Aufgabe 1: Wie spät muss es laut dem vorliegenden Text spätestens sein, wenn die Tochter in ihrem Kinderbett steht?

Viel Zeit heute bis zum Anpfiff, denke ich, als mich meine Tochter morgens aufweckt. Da sie den Stecker des Radioweckers herausgezogen hat, kann ich nur ahnen, dass es spätestens 8 Uhr morgens sein muss. Denn dann steht sie in ihrem Kinderbett, hält sich am Gitter fest und schaut erwartungsvoll in meine Richtung. Ich winke ihr zu, sie winkt zurück, ich nehme sie mit ins Bett zum Knuddeln, stehe aber bald schon wieder auf, sie riecht etwas streng, also beginnen wir mit dem üblichen Morgenprogramm: Windel wechseln, Flasche bereiten, füttern, dazwischen selbst noch die notwendigen hygienischen Handhabungen machen. Ich frühstücke und dusche später, wenn das Kind die Veränderungen in seinem Spielzimmer, also in der ganzen Wohnung, inspiziert.

Eingabedaten:
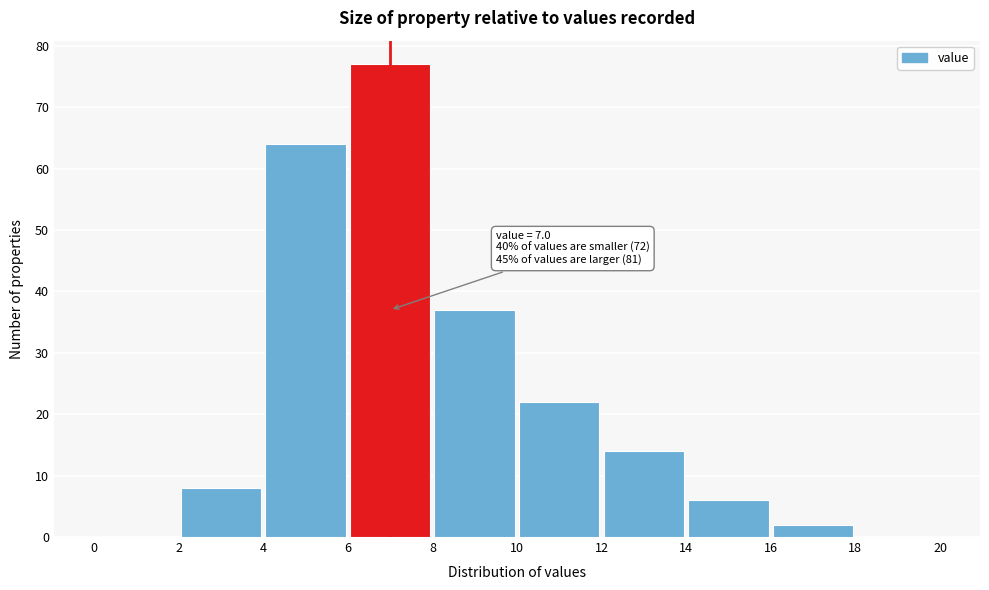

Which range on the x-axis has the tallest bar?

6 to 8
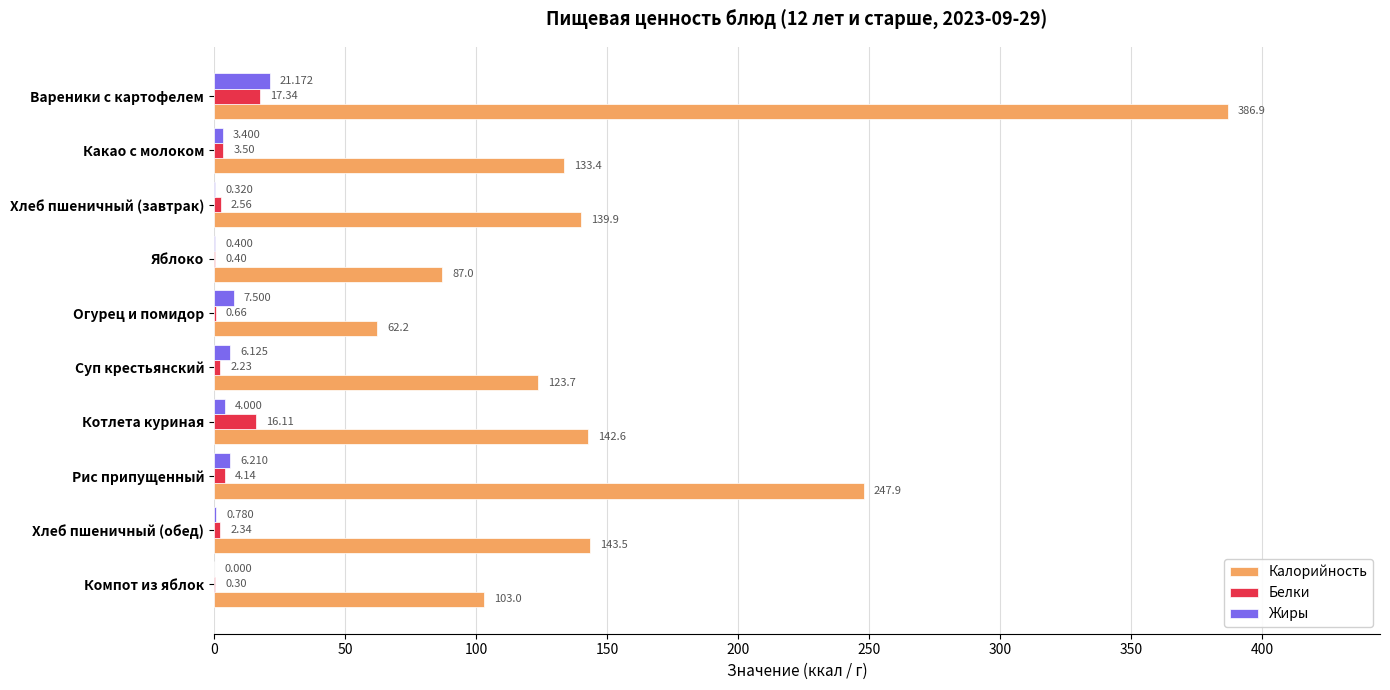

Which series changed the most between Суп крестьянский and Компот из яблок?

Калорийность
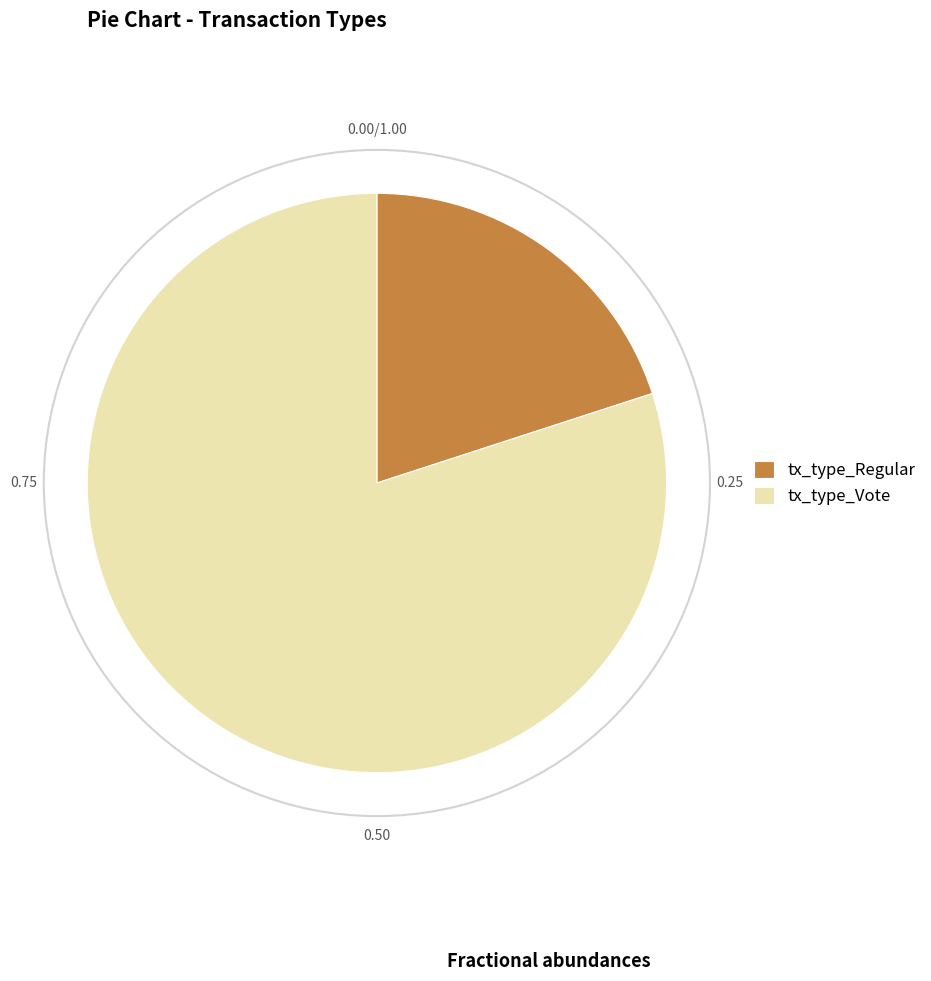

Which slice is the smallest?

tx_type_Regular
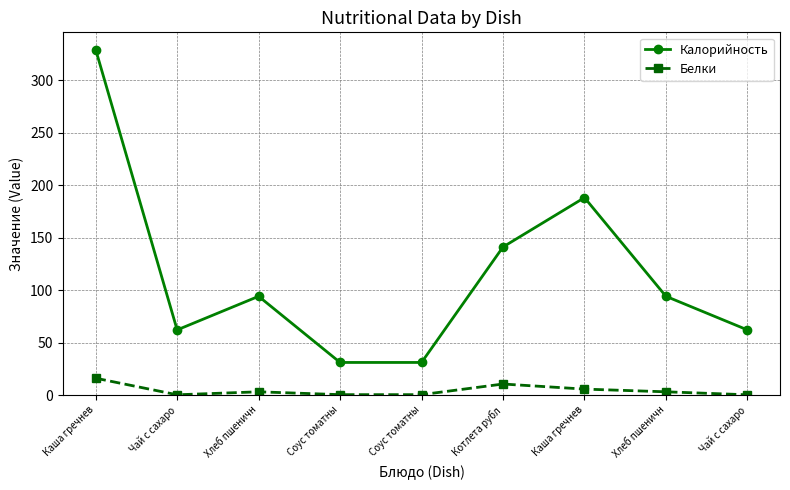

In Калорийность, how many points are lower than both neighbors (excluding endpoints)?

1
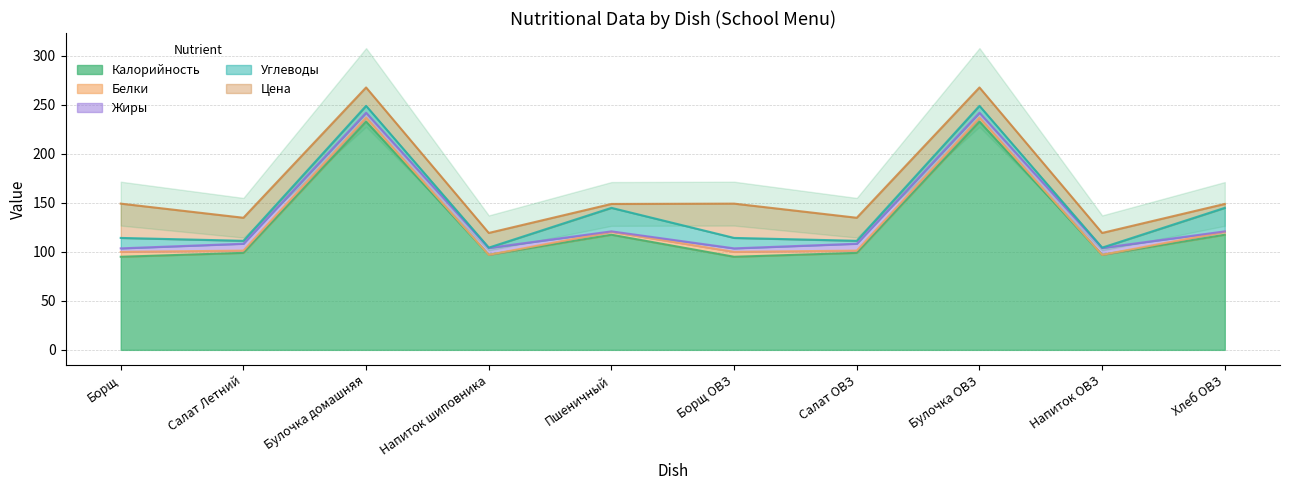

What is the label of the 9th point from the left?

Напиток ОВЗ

Aufgabe 2: Ändern Sie in allen Datensätzen oben „tallest“ in „highest“ und geben Sie die Datensätze sonst unverändert wieder. Die Bilder gehören nicht in die Antwort.

Lösung 1: Spätestens 8 Uhr morgens.

Lösung 2:
Which range on the x-axis has the highest bar?

6 to 8

Which series changed the most between Суп крестьянский and Компот из яблок?

Калорийность

Which slice is the smallest?

tx_type_Regular

In Калорийность, how many points are lower than both neighbors (excluding endpoints)?

1

What is the label of the 9th point from the left?

Напиток ОВЗ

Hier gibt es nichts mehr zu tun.